*WRITTEN INSTRUCTION A*:
Please translate this sentence from the passage on the quality factor into Spanish: "They emphasize the importance of thorough analysis of each potential signal of a company’s “quality”, the robustness across international markets, and the ability of traditional and non-traditional metrics in capturing the underlying concept being estimated."
*WRITTEN INSTRUCTION B*:
Pick up the passage on the quality factor after its final sentence and carry it on for one more paragraph.
══ SOURCE TEXT ══
When examining the seven most prominent attributes used by index providers for constructing the quality factor, Hsu et al. (2019) find profitability, accounting quality, payout/dilution, and investment to be more reliable sources of the quality premium than capital structure, earnings stability, and growth in profitability. They emphasize the importance of thorough analysis of each potential signal of a company’s “quality”, the robustness across international markets, and the ability of traditional and non-traditional metrics in capturing the underlying concept being estimated. Thinking of each signal as a noisy indicator of the underlying unobservable construct, composite factors can be thought of as a diversified combination of signals, the performance of which will be enhanced if signals are individually informative and combined in ways that eliminate the overall noise in the measure as much as possible.
═══
══ EXTRACTED INFORMATION ══
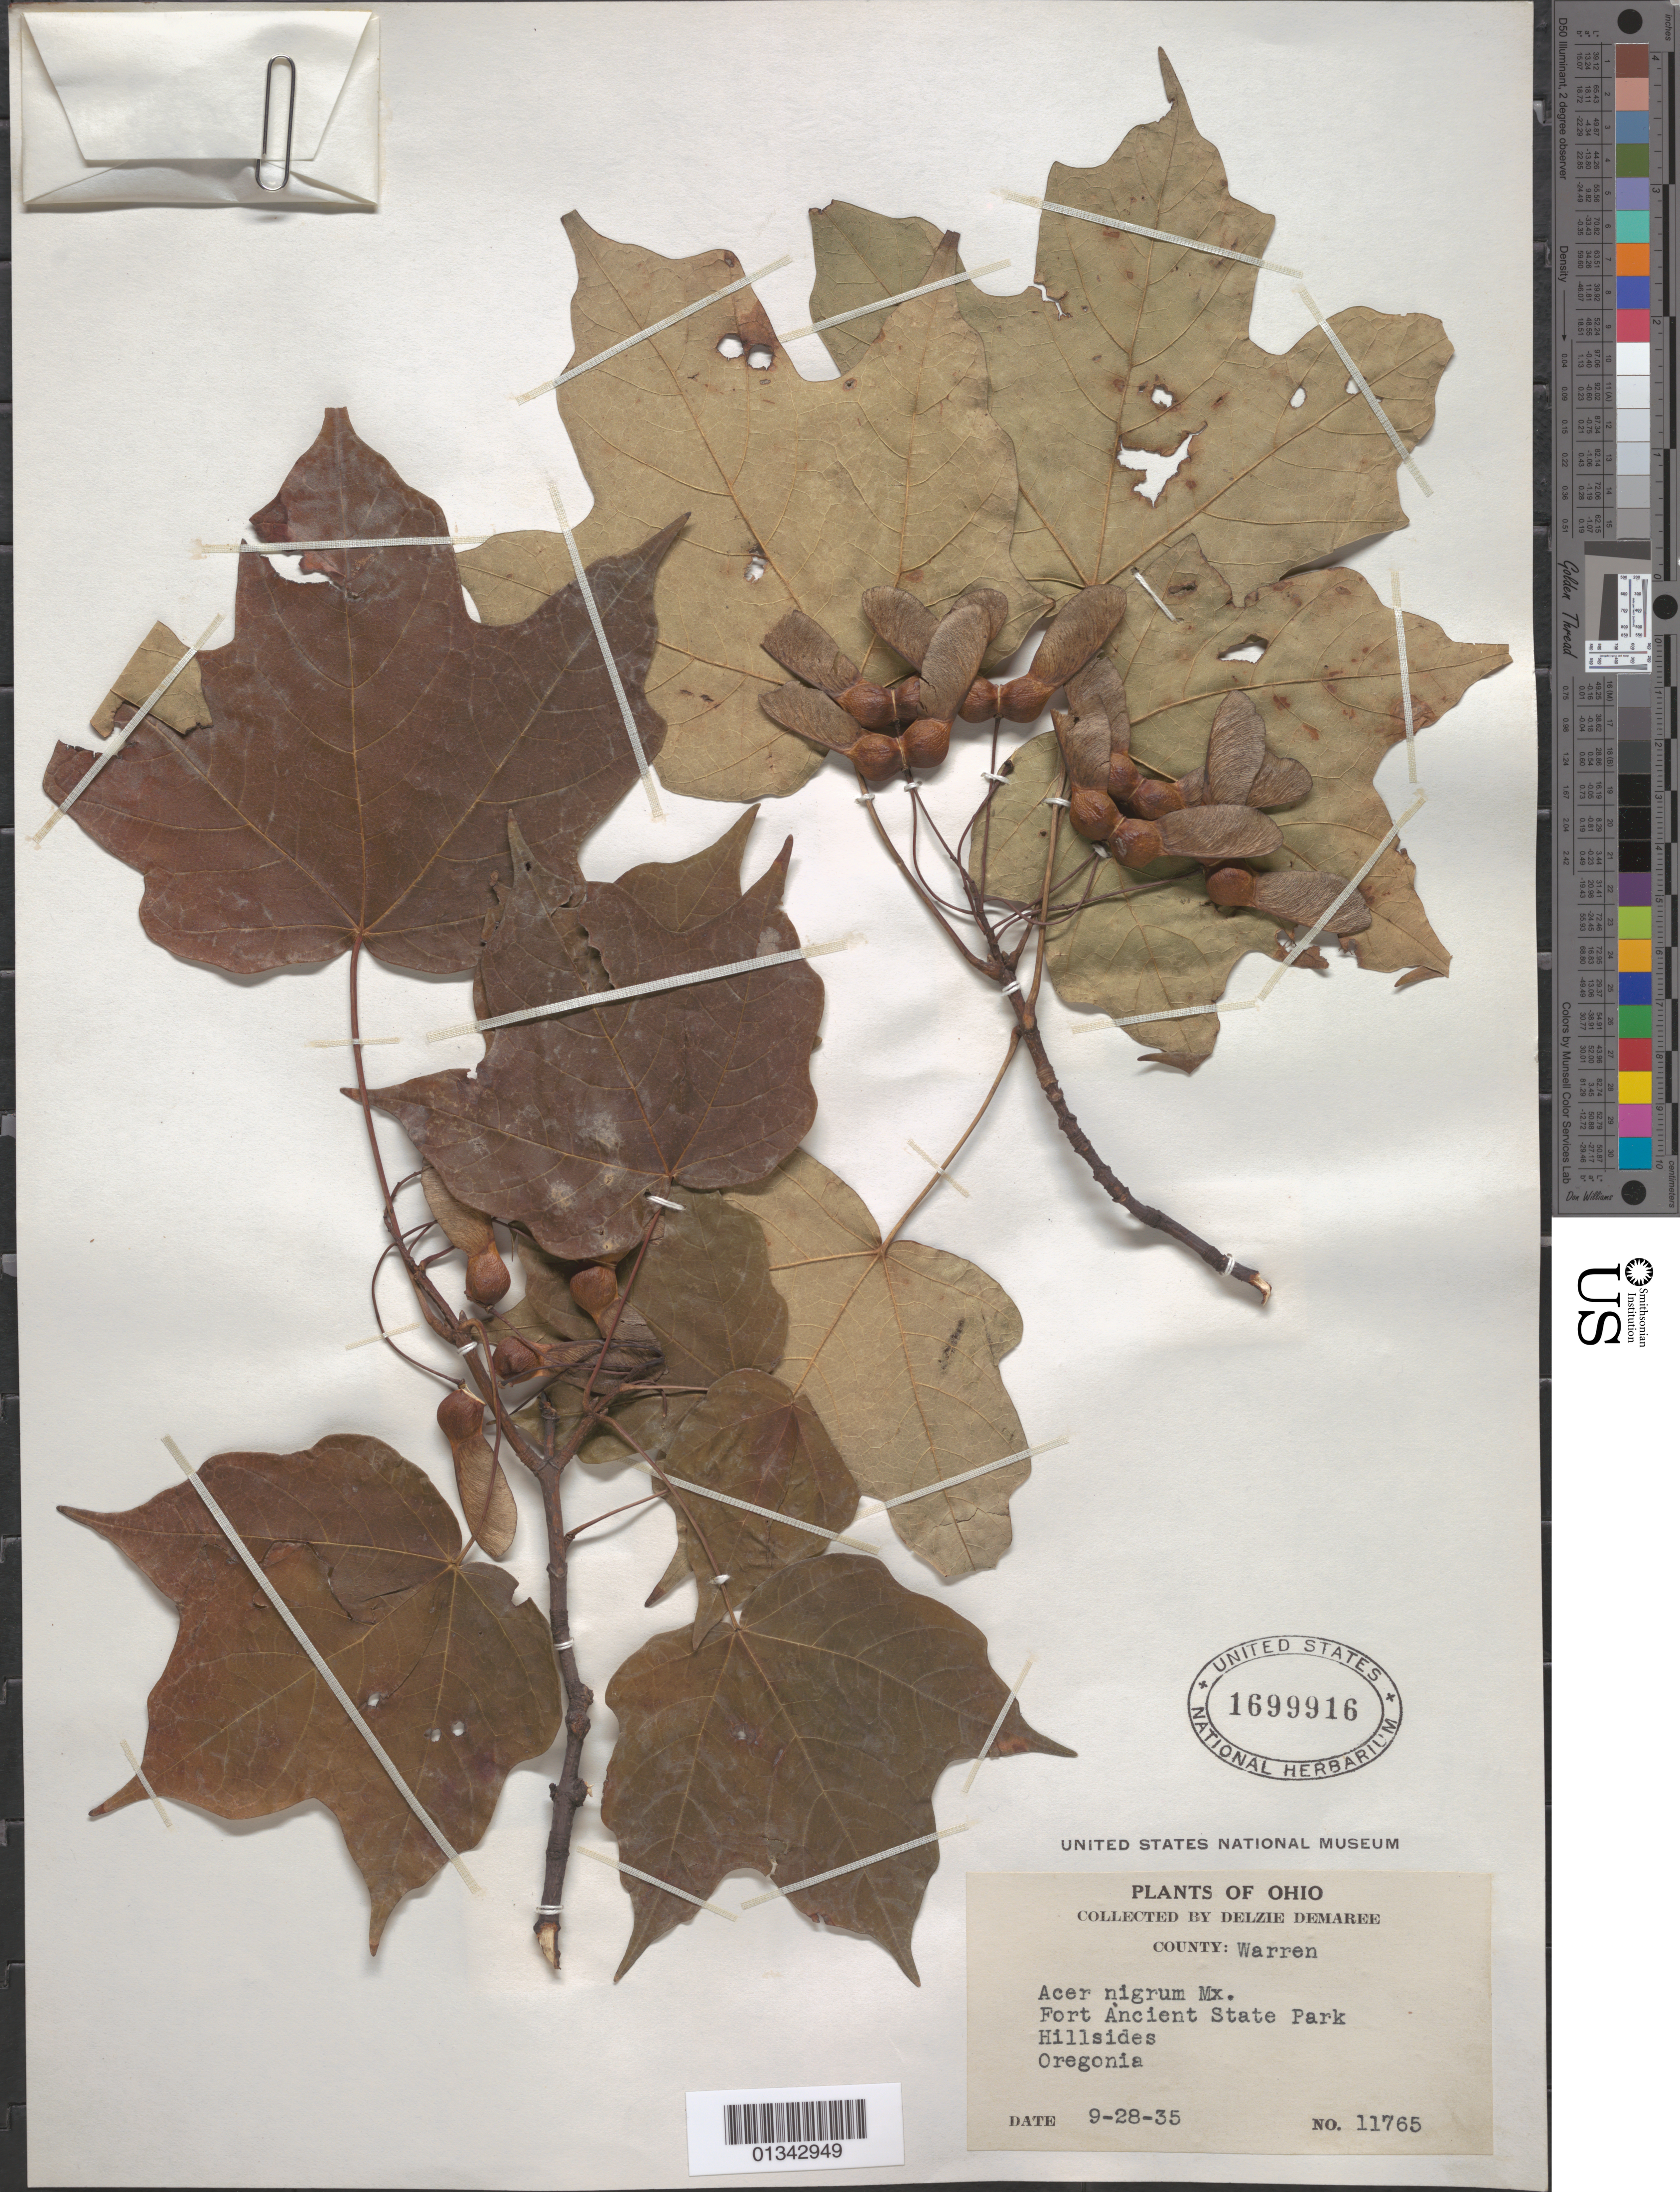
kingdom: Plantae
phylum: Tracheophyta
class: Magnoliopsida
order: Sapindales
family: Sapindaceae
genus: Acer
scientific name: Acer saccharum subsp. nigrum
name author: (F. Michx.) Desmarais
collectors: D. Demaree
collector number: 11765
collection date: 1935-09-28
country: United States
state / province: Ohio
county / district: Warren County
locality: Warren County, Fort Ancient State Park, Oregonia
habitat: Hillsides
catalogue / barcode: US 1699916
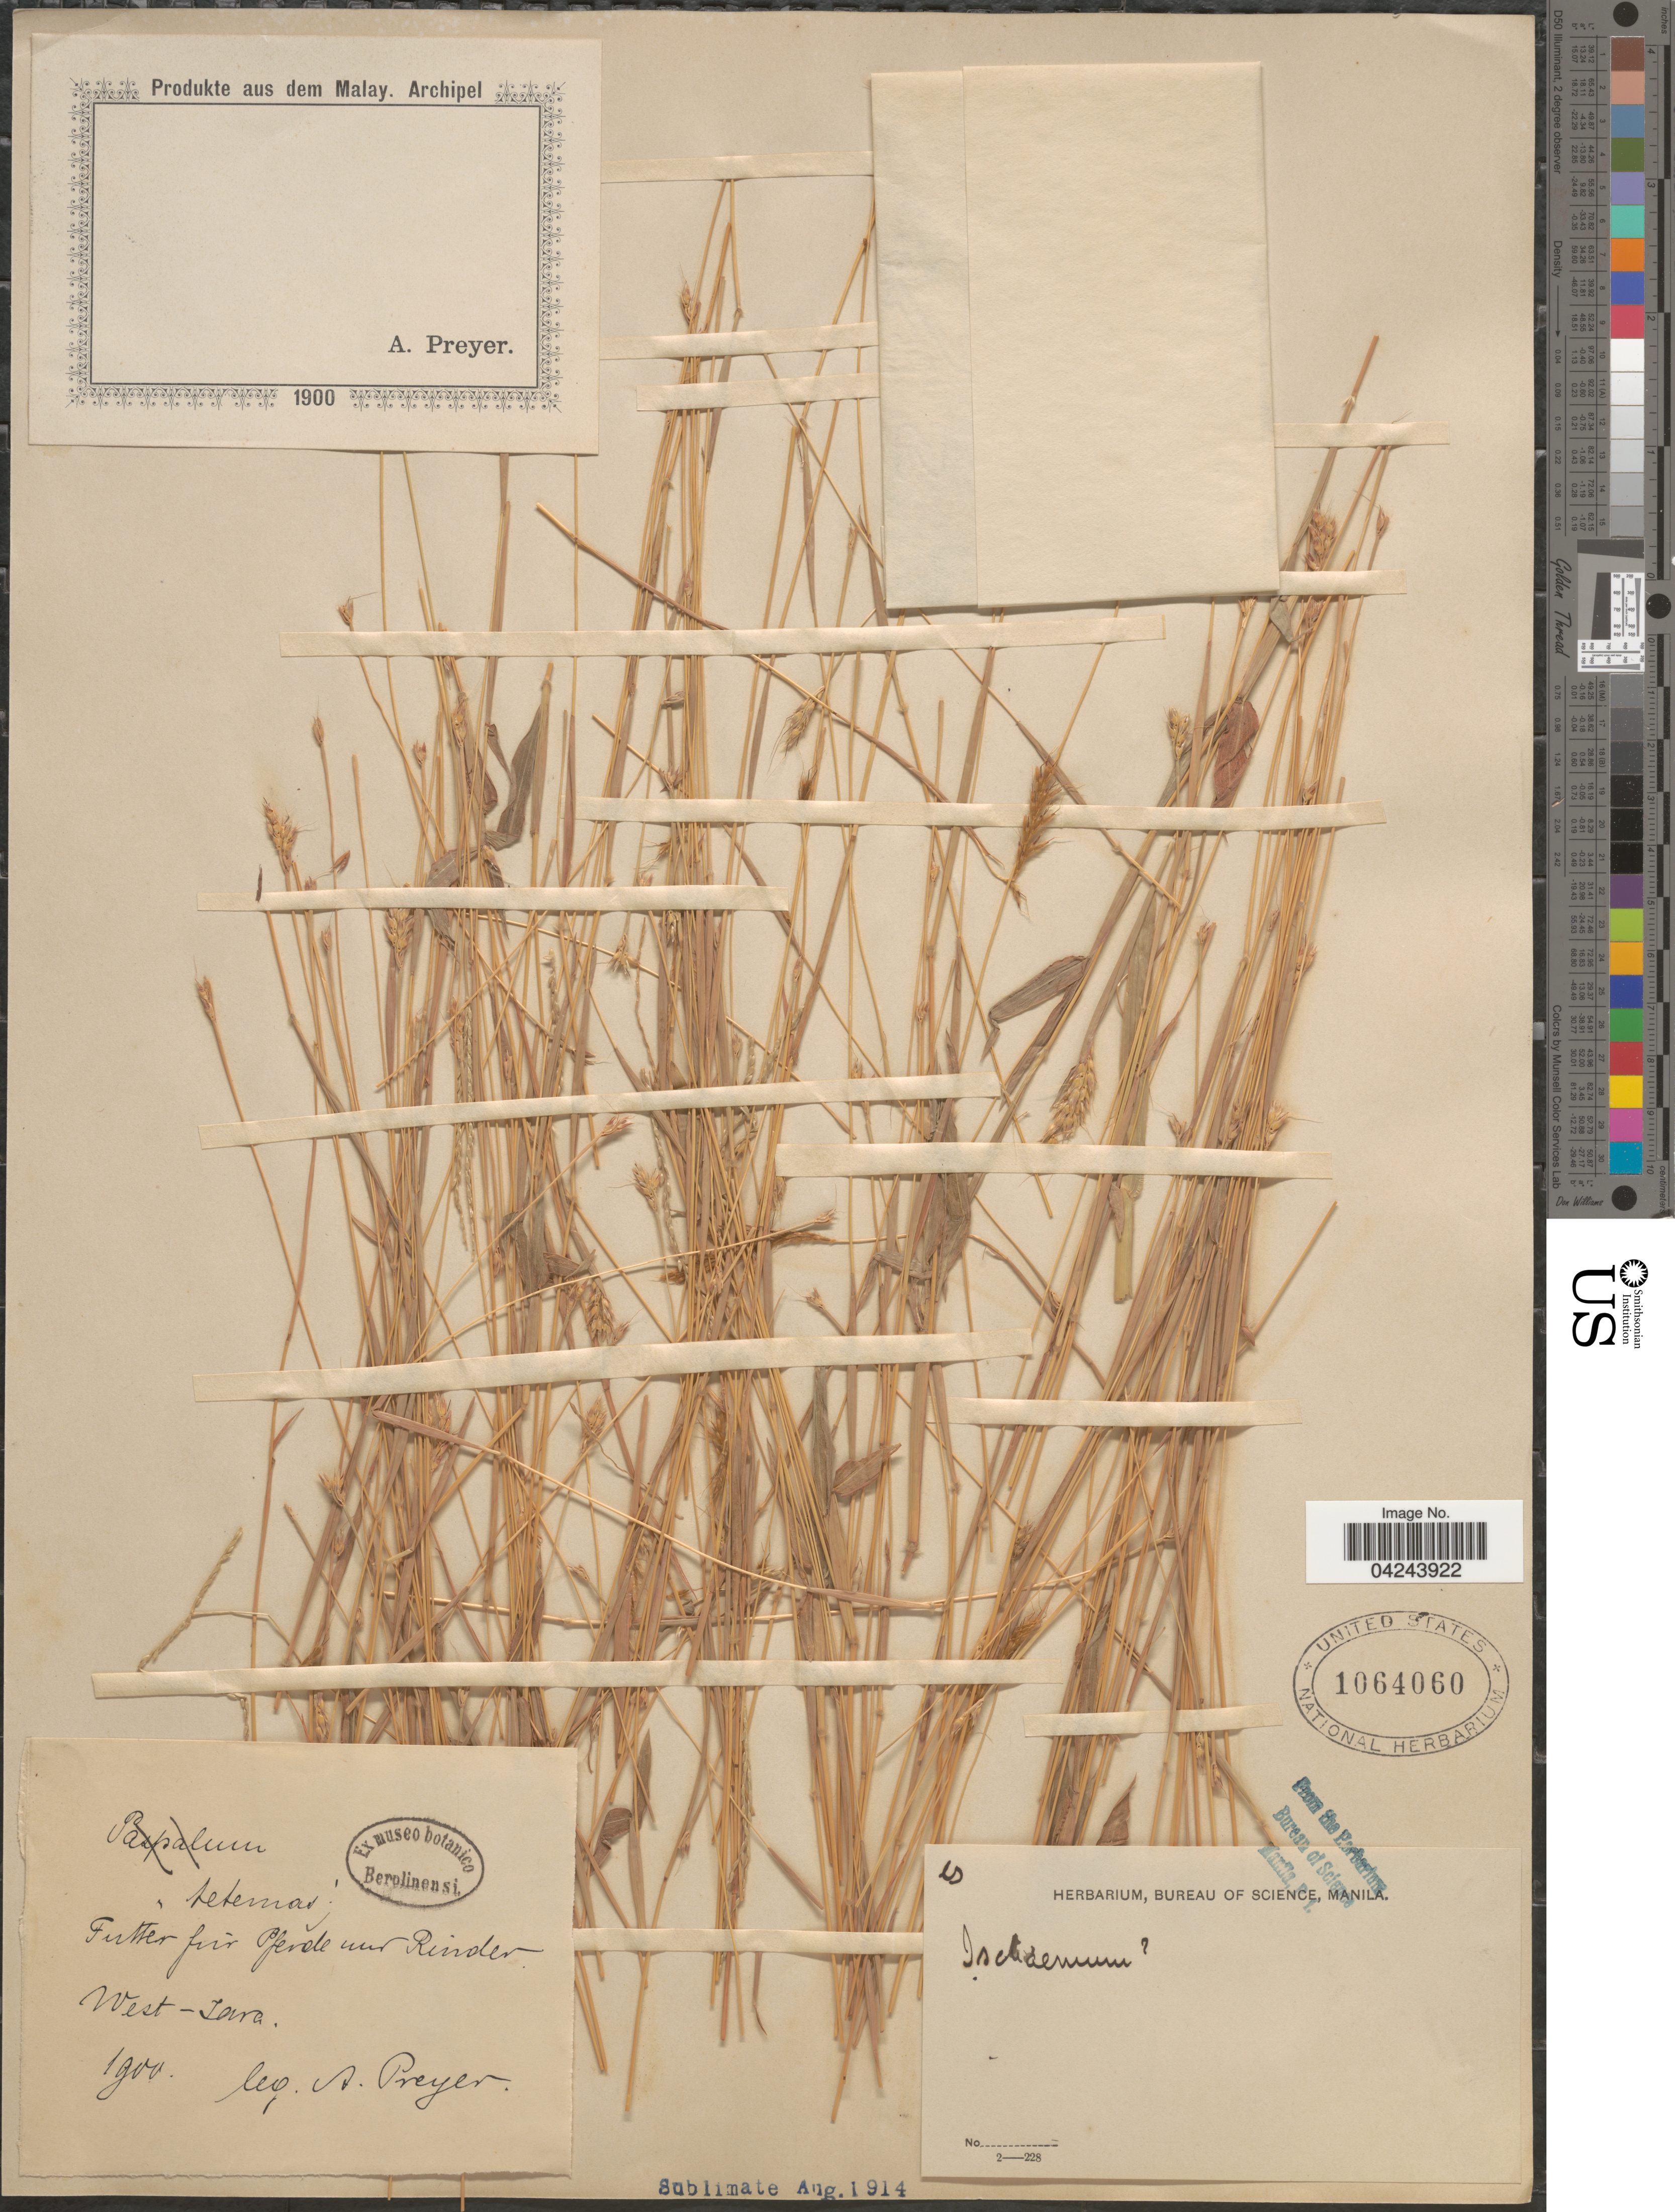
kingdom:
═══
*FINAL ANSWER A*:
Subrayan la importancia de un análisis exhaustivo de cada posible señal de la «calidad» de una empresa, la solidez en los mercados internacionales y la capacidad de las métricas tradicionales y no tradicionales para captar el concepto subyacente que se estima.

*FINAL ANSWER B*:
Similar diversification considerations apply in measuring value factors. For instance, the S&P 500 Enhanced Value Index combines three fundamental measures, book-to-price, earnings-to-price and sales-to-price. Yet, in the context of the apparently disappearing equity value premium, a recent debate has discussed whether such traditional ratios are still adequate to assess relative company valuation. Arnott et al. (2021) highlight the growing importance of off-balance sheet intangibles, especially in the age of technology-dominated firms. The book equity component of the traditional price-to-book ratio does not capture most internally generated intangible assets, and this has implications for misclassification of growth and value stocks. Therefore, Park (2019) suggests incorporating intangibles into standard value metrics by calculating the intangible-adjusted book-to-market ratio (ibook-to-market). This measure not only outperforms the traditional book-to-market ratio, but also survives in periods when value was reported to be “dead” as a return predictor. While this offers hope for the continued existence of a value premium, it also stresses the need for revisiting traditional factor definitions as business models, accounting recognition, and measurement rules change over time.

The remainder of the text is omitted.